Electronics source listings:
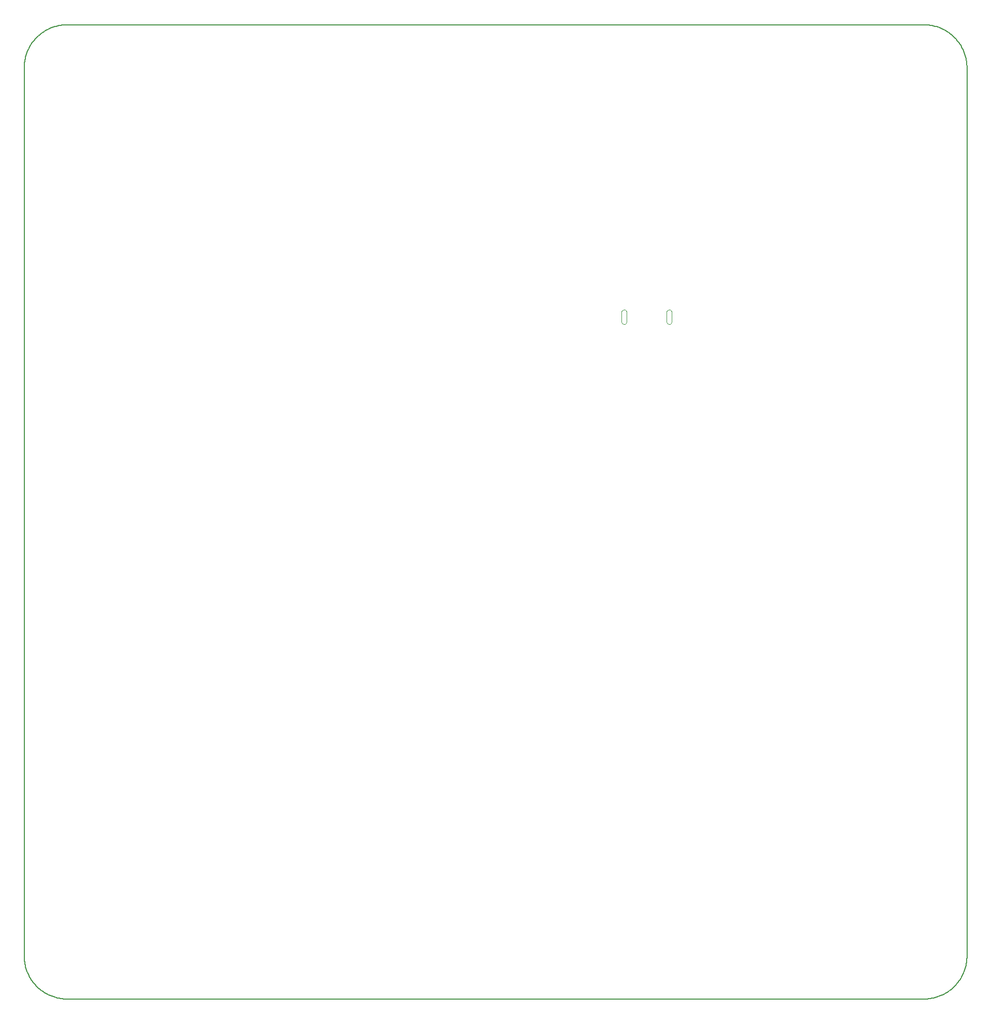
<source format=gko>
G75*
G70*
%OFA0B0*%
%FSLAX25Y25*%
%IPPOS*%
%LPD*%
%AMOC8*
5,1,8,0,0,1.08239X$1,22.5*
%
%ADD314C,0.00394*%
%ADD329C,0.00787*%
X0000000Y0000000D02*
G01*
G75*
D329*
X0000000Y0000000D02*
X0578740Y0000000D02*
X0579747Y0000018D01*
X0580752Y0000074D01*
X0581754Y0000165D01*
X0582753Y0000294D01*
X0583746Y0000458D01*
X0584732Y0000659D01*
X0585711Y0000896D01*
X0586680Y0001168D01*
X0587638Y0001476D01*
X0588585Y0001818D01*
X0589519Y0002195D01*
X0590438Y0002606D01*
X0591341Y0003050D01*
X0592228Y0003526D01*
X0593097Y0004035D01*
X0593946Y0004575D01*
X0594776Y0005145D01*
X0595583Y0005746D01*
X0596369Y0006376D01*
X0597131Y0007034D01*
X0597868Y0007719D01*
X0598580Y0008431D01*
X0599265Y0009168D01*
X0599923Y0009930D01*
X0600553Y0010716D01*
X0601154Y0011524D01*
X0601724Y0012353D01*
X0602264Y0013202D01*
X0602773Y0014071D01*
X0603250Y0014958D01*
X0603693Y0015861D01*
X0604104Y0016781D01*
X0604481Y0017714D01*
X0604823Y0018661D01*
X0605131Y0019619D01*
X0605403Y0020588D01*
X0605640Y0021567D01*
X0605841Y0022553D01*
X0606005Y0023546D01*
X0606134Y0024545D01*
X0606226Y0025547D01*
X0606281Y0026552D01*
X0606299Y0027559D01*
X0606299Y0598425D02*
X0606281Y0599432D01*
X0606226Y0600437D01*
X0606134Y0601439D01*
X0606005Y0602438D01*
X0605841Y0603431D01*
X0605640Y0604417D01*
X0605403Y0605396D01*
X0605131Y0606365D01*
X0604823Y0607324D01*
X0604481Y0608270D01*
X0604104Y0609204D01*
X0603693Y0610123D01*
X0603250Y0611026D01*
X0602773Y0611913D01*
X0602264Y0612782D01*
X0601724Y0613631D01*
X0601154Y0614461D01*
X0600553Y0615269D01*
X0599923Y0616054D01*
X0599265Y0616816D01*
X0598580Y0617553D01*
X0597868Y0618265D01*
X0597131Y0618950D01*
X0596369Y0619608D01*
X0595583Y0620238D01*
X0594776Y0620839D01*
X0593946Y0621409D01*
X0593097Y0621949D01*
X0592228Y0622458D01*
X0591341Y0622935D01*
X0590438Y0623379D01*
X0589519Y0623789D01*
X0588585Y0624166D01*
X0587638Y0624508D01*
X0586680Y0624816D01*
X0585711Y0625088D01*
X0584732Y0625325D01*
X0583746Y0625526D01*
X0582753Y0625691D01*
X0581754Y0625819D01*
X0580752Y0625911D01*
X0579747Y0625966D01*
X0578740Y0625984D01*
X0027559Y0625984D02*
X0026553Y0625966D01*
X0025547Y0625911D01*
X0024545Y0625819D01*
X0023546Y0625691D01*
X0022553Y0625526D01*
X0021567Y0625325D01*
X0020588Y0625088D01*
X0019619Y0624816D01*
X0018661Y0624508D01*
X0017714Y0624166D01*
X0016781Y0623789D01*
X0015861Y0623379D01*
X0014958Y0622935D01*
X0014071Y0622458D01*
X0013202Y0621949D01*
X0012353Y0621409D01*
X0011524Y0620839D01*
X0010716Y0620238D01*
X0009930Y0619608D01*
X0009168Y0618950D01*
X0008431Y0618265D01*
X0007719Y0617553D01*
X0007034Y0616816D01*
X0006376Y0616054D01*
X0005746Y0615269D01*
X0005146Y0614461D01*
X0004575Y0613631D01*
X0004035Y0612782D01*
X0003526Y0611913D01*
X0003050Y0611026D01*
X0002606Y0610123D01*
X0002195Y0609204D01*
X0001819Y0608270D01*
X0001476Y0607324D01*
X0001168Y0606365D01*
X0000896Y0605396D01*
X0000659Y0604417D01*
X0000458Y0603431D01*
X0000294Y0602438D01*
X0000165Y0601439D01*
X0000074Y0600437D01*
X0000018Y0599432D01*
X0000000Y0598425D01*
X0000000Y0027559D02*
X0000018Y0026553D01*
X0000074Y0025547D01*
X0000165Y0024545D01*
X0000294Y0023546D01*
X0000458Y0022553D01*
X0000659Y0021567D01*
X0000896Y0020588D01*
X0001168Y0019619D01*
X0001476Y0018661D01*
X0001818Y0017714D01*
X0002195Y0016781D01*
X0002606Y0015861D01*
X0003050Y0014958D01*
X0003526Y0014071D01*
X0004035Y0013203D01*
X0004575Y0012353D01*
X0005145Y0011524D01*
X0005746Y0010716D01*
X0006376Y0009930D01*
X0007034Y0009168D01*
X0007719Y0008431D01*
X0008431Y0007719D01*
X0009168Y0007034D01*
X0009930Y0006376D01*
X0010716Y0005746D01*
X0011524Y0005146D01*
X0012353Y0004575D01*
X0013202Y0004035D01*
X0014071Y0003526D01*
X0014958Y0003050D01*
X0015861Y0002606D01*
X0016781Y0002195D01*
X0017714Y0001819D01*
X0018661Y0001476D01*
X0019619Y0001168D01*
X0020588Y0000896D01*
X0021567Y0000659D01*
X0022553Y0000459D01*
X0023546Y0000294D01*
X0024545Y0000165D01*
X0025547Y0000074D01*
X0026552Y0000018D01*
X0027559Y0000000D01*
X0027559Y0625984D02*
X0578740Y0625984D01*
X0027559Y0000000D02*
X0578740Y0000000D01*
X0000000Y0027559D02*
X0000000Y0598425D01*
X0606299Y0027559D02*
X0606299Y0598425D01*
D314*
X0387554Y0441436D02*
X0387235Y0442419D01*
X0386398Y0443027D01*
X0385364Y0443027D01*
X0384527Y0442419D01*
X0384208Y0441436D01*
X0384208Y0435333D02*
X0384527Y0434350D01*
X0385364Y0433742D01*
X0386398Y0433742D01*
X0387235Y0434350D01*
X0387554Y0435333D01*
X0416491Y0441436D02*
X0416172Y0442419D01*
X0415335Y0443027D01*
X0414301Y0443027D01*
X0413464Y0442419D01*
X0413145Y0441436D01*
X0413145Y0435333D02*
X0413464Y0434350D01*
X0414301Y0433742D01*
X0415335Y0433742D01*
X0416172Y0434350D01*
X0416491Y0435333D01*
X0384208Y0435333D02*
X0384208Y0441436D01*
X0387554Y0435333D02*
X0387554Y0441436D01*
X0413145Y0435333D02*
X0413145Y0441436D01*
X0416491Y0435333D02*
X0416491Y0441436D01*
X0154331Y0194882D02*
G01*
G75*
X0153937Y0255512D02*
G01*
G75*
X0362795Y0370472D02*
G01*
G75*
X0272638Y0508780D02*
G01*
G75*
X0278248Y0188976D02*
G01*
G75*
X0151280Y0166929D02*
G01*
G75*
X0387795Y0195669D02*
G01*
G75*
X0117717Y0350295D02*
G01*
G75*
X0437106Y0403150D02*
G01*
G75*
X0169173Y0412913D02*
G01*
G75*
X0270571Y0426476D02*
G01*
G75*
X0529921Y0381988D02*
%LPD*%
G01*
M02*

</source>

**Activity**
From the line holding "X0000659Y0604417D01*" to the line holding "X0000659Y0021567D01*", inclusive, restate each line above exactly as written.

**Task answer**
X0000659Y0604417D01*
X0000458Y0603431D01*
X0000294Y0602438D01*
X0000165Y0601439D01*
X0000074Y0600437D01*
X0000018Y0599432D01*
X0000000Y0598425D01*
X0000000Y0027559D02*
X0000018Y0026553D01*
X0000074Y0025547D01*
X0000165Y0024545D01*
X0000294Y0023546D01*
X0000458Y0022553D01*
X0000659Y0021567D01*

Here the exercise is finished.